===== PAGE
# The choice of auto that you can buy in your city/country



## Manila-X (Jul 28, 2005)

Especially in the US or Canada, there's a wide choice of auto that you can buy whether its a Nissan Skyline, Toyota Camry, BMW Z3 or a Ford Mustang. But in HK, the choice of auto you can buy is limited. In HK for example, there is a wide choice of Japanese or European vehicles whether its luxury or standard. Of course in HK if you have the $$$, you can buy a Ferrari, A Rolls Royce or a Toyota Corolla but you can't find a Chevy Impala or a Ford Econoline and I'm not talking about smuggled vehicles. 

How about in your city/country? Do they have a wide choice of vehicles that you can buy or is it very limited?


----------



## gladisimo (Dec 11, 2006)

I actually find Europe to probably have the biggest selection of cars to buy. The US has a somewhat distinct market that's separate from much of the rest of the world. 

I would love to see more superminis available in the states.

By far, however, the presence of pickup trucks and the absence of very small city cars sets the scenery apart from much of the world.


----------



## Jonesy55 (Jul 30, 2004)

I think you can buy most cars in the UK, some US cars are not officially imported but it's no problem to import one personally if you want to. You might have to pay higher insurance because parts are not readily available and they tend to drink more petrol though so they are not popular.


----------



## GTR22 (Nov 14, 2007)

US has all the American cars they want and a selective amount of imported. Sure theres lots of Japanese and European cars here but if you look at design and performance wise they are undertuned and outdated models. In Japan, the Accord would be the Acura TSX here which is a lot more expensive. Well nowadays more is coming form overseas especially with the new GTR on the way! In California, imports are the majority opposed to US company cars. They are cheaper, safer, and more environmentally friendly and money saving. After looking at several Japanese maker's Japanese sites, we are really lacking all the cool luxurious sedans and sporty coupes and better looking SUVs. But i have to say our selection here is rather good since its basically any major company in the world, except the French; some Renault would look good on the streets here.


----------



## Pavlov's Dog (Aug 2, 2007)

Chile is a market which is a free for all. You see pretty much everything from Asian, European and North American automakers.


----------



## FREKI (Sep 27, 2005)

Denmark has most of Asian and western European cars - we have very few North Americans and those we get are usually the European versions with the except of sports cars such as the Mustang and such...


----------



## X236K (Mar 3, 2007)

I think the choice throughout EU is +- same...

I remember only one EU maker that does not have any distributor in CZ, which is Lancia.


----------



## Xusein (Sep 27, 2005)

I saw a lot of kinds of cars in Dubai when I visited that are not here in the US, mostly Japanese.
==========
- SET PROBLEM 1 -
In the thread, rewrite the paragraph beginning "Especially in the US or Canada" more briefly, keeping its main facts.
===== RECORDS
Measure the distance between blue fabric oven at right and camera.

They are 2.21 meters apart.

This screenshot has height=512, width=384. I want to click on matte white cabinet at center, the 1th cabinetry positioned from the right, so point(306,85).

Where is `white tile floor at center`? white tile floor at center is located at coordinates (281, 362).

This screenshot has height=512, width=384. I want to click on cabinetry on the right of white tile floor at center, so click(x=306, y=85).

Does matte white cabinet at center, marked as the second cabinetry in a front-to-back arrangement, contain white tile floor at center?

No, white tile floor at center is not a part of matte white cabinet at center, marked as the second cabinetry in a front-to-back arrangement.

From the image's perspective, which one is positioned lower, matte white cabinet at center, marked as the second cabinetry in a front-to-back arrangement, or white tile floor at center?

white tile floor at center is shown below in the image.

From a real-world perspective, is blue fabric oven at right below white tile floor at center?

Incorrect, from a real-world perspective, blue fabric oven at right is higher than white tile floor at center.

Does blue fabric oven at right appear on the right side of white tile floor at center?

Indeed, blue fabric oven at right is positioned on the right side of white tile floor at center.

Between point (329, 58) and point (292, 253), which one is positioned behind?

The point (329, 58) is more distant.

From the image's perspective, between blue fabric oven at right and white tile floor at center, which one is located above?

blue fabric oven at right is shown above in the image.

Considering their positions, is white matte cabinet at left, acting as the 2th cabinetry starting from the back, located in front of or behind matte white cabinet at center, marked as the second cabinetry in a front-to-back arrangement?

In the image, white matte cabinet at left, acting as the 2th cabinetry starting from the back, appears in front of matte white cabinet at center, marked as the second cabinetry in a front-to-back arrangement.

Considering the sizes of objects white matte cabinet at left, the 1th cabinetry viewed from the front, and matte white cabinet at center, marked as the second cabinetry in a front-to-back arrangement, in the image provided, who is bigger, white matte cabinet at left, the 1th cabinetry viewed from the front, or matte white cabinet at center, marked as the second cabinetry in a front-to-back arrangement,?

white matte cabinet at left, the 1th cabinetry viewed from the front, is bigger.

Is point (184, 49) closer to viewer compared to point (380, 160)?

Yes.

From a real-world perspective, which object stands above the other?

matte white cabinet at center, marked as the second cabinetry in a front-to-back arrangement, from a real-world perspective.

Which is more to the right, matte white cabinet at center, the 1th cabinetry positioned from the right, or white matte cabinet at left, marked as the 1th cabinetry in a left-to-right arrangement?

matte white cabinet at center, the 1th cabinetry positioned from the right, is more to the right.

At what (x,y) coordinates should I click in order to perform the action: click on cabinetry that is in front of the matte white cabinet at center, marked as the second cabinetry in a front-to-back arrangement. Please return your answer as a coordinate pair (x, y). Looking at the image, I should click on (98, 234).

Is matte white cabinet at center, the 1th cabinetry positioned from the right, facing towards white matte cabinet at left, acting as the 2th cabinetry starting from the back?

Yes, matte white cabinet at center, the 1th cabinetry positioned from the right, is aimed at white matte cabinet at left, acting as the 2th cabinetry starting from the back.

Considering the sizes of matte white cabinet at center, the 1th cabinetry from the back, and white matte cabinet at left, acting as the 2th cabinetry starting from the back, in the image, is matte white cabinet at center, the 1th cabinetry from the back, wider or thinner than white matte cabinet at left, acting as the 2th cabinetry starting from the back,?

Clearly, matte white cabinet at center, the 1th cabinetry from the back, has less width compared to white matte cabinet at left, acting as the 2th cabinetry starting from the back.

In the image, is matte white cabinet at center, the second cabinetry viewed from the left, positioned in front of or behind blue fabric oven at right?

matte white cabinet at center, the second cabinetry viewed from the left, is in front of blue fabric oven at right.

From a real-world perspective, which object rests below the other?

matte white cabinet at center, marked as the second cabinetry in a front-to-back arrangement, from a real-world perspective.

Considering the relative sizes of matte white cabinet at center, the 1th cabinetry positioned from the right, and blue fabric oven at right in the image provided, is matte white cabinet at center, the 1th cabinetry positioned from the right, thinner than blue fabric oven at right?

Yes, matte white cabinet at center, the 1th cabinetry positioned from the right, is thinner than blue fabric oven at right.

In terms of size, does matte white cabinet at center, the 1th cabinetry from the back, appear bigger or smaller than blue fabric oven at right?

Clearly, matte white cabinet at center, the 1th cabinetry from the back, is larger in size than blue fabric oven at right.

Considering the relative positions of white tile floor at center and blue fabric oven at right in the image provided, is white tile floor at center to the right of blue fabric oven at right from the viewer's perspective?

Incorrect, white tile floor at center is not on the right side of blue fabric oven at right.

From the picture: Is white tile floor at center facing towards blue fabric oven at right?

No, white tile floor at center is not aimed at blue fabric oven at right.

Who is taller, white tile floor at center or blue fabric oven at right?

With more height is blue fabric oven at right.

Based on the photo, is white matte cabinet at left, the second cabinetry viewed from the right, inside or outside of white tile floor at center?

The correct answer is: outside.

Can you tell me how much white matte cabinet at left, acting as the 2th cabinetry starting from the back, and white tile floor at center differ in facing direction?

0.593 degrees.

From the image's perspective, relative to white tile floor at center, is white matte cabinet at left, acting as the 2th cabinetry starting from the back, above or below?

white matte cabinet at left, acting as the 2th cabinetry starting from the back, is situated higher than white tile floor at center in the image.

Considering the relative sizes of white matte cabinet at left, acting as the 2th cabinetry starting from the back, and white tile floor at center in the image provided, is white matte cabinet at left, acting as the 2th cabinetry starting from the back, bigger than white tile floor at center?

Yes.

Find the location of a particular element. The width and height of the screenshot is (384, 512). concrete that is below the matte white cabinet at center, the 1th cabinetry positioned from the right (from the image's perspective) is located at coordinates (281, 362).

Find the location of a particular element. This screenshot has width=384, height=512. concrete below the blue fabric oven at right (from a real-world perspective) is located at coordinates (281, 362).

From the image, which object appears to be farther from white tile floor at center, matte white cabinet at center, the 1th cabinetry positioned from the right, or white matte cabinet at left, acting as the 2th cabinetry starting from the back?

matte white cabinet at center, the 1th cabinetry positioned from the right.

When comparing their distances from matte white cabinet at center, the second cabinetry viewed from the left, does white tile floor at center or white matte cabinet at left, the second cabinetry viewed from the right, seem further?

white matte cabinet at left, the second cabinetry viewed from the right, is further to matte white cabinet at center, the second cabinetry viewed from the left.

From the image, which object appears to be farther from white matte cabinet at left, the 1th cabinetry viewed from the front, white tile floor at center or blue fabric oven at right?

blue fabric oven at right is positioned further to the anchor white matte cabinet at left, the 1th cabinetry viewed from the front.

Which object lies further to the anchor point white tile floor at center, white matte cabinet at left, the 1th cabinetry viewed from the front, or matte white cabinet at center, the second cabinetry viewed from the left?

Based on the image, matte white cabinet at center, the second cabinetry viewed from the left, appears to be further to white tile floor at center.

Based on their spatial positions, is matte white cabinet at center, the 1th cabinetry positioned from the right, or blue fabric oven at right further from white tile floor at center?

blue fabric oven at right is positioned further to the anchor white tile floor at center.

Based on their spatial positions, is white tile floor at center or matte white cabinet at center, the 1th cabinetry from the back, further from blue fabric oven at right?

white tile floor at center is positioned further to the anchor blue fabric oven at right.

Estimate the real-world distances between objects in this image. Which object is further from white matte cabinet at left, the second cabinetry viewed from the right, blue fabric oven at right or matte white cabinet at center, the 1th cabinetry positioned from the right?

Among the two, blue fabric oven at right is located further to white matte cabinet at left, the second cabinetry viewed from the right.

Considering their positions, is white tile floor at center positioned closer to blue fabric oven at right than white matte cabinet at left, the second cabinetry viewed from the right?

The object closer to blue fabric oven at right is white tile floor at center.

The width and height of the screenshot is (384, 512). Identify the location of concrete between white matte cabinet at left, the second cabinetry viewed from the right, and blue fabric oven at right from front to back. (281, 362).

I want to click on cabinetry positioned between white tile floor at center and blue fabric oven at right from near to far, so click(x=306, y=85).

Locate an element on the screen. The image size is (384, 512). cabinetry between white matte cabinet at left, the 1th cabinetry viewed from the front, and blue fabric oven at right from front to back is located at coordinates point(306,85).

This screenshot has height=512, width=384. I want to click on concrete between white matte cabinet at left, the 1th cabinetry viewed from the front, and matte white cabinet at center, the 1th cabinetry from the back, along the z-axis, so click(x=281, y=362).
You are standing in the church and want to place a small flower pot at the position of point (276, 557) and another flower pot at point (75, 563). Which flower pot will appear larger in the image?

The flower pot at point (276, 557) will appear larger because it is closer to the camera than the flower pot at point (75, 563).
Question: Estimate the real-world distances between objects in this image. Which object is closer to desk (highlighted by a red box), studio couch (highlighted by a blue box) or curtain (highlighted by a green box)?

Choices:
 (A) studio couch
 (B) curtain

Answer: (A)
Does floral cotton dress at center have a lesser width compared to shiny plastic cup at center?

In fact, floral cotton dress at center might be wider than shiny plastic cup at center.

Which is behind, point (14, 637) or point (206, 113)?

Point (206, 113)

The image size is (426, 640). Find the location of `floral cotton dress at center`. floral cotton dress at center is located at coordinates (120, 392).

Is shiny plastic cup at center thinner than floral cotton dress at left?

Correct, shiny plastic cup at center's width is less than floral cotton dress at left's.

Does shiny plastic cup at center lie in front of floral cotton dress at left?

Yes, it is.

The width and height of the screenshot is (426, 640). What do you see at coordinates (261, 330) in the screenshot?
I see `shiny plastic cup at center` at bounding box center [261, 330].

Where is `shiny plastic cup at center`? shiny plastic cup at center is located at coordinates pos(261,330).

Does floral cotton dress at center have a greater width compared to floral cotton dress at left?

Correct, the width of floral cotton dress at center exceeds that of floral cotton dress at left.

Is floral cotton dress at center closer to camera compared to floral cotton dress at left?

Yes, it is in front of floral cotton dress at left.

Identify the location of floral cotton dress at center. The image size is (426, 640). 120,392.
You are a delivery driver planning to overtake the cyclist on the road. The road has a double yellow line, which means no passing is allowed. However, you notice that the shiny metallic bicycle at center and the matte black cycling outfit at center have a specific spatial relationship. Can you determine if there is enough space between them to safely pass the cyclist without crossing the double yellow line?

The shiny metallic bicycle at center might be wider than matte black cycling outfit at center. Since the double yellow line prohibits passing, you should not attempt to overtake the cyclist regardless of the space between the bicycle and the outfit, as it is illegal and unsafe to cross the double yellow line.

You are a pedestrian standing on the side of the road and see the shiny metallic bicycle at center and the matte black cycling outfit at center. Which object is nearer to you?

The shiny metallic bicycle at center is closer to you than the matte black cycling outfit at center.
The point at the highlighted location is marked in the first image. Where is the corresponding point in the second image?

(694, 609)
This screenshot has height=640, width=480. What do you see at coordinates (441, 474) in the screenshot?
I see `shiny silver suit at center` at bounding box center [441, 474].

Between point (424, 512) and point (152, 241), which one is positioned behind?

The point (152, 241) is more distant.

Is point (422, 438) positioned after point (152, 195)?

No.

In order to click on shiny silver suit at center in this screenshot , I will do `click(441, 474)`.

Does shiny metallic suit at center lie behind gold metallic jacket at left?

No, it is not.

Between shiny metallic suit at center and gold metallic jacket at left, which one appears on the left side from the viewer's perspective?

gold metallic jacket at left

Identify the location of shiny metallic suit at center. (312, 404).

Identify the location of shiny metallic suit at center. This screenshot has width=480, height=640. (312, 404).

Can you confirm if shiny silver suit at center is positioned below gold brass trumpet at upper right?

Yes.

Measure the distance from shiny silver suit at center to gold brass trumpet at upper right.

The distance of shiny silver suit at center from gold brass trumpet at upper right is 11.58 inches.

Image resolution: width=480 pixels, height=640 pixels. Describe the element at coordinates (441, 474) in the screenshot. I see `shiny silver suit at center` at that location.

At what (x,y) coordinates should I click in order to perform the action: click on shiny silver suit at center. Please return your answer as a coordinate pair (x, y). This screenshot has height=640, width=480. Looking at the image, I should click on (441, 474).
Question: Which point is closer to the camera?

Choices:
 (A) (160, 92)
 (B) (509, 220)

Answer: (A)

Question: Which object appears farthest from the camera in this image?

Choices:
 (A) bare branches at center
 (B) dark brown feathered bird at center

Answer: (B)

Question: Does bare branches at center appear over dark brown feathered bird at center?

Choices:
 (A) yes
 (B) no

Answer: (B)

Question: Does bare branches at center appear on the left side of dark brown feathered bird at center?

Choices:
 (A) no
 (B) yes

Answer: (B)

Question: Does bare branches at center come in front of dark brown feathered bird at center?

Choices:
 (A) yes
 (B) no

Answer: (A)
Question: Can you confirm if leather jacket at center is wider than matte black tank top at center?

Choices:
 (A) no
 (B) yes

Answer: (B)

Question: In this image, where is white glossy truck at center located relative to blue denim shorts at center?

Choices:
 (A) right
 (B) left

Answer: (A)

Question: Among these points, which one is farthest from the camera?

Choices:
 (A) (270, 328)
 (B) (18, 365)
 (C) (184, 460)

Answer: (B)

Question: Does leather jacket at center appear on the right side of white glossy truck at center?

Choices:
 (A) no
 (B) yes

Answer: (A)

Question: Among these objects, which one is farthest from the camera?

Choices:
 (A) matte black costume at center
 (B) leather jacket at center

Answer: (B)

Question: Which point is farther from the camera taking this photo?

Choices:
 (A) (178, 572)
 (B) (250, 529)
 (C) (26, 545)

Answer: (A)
==========
- SET PROBLEM 2 -
Output the lines of the listing that follows the thread, from its first line through the line containing "center, so click(x=306, y=85).", inclusive.

- TASK SOLUTION 1 -
The US and Canada offer a wide choice of cars, such as a Nissan Skyline, Toyota Camry, BMW Z3 or Ford Mustang. In HK the choice is limited. Japanese and European vehicles, both luxury and standard, are widely available, and buyers with enough money can get a Ferrari, a Rolls Royce or a Toyota Corolla. A Chevy Impala or a Ford Econoline cannot be found there, leaving smuggled vehicles aside.

- TASK SOLUTION 2 -
Measure the distance between blue fabric oven at right and camera.

They are 2.21 meters apart.

This screenshot has height=512, width=384. I want to click on matte white cabinet at center, the 1th cabinetry positioned from the right, so point(306,85).

Where is `white tile floor at center`? white tile floor at center is located at coordinates (281, 362).

This screenshot has height=512, width=384. I want to click on cabinetry on the right of white tile floor at center, so click(x=306, y=85).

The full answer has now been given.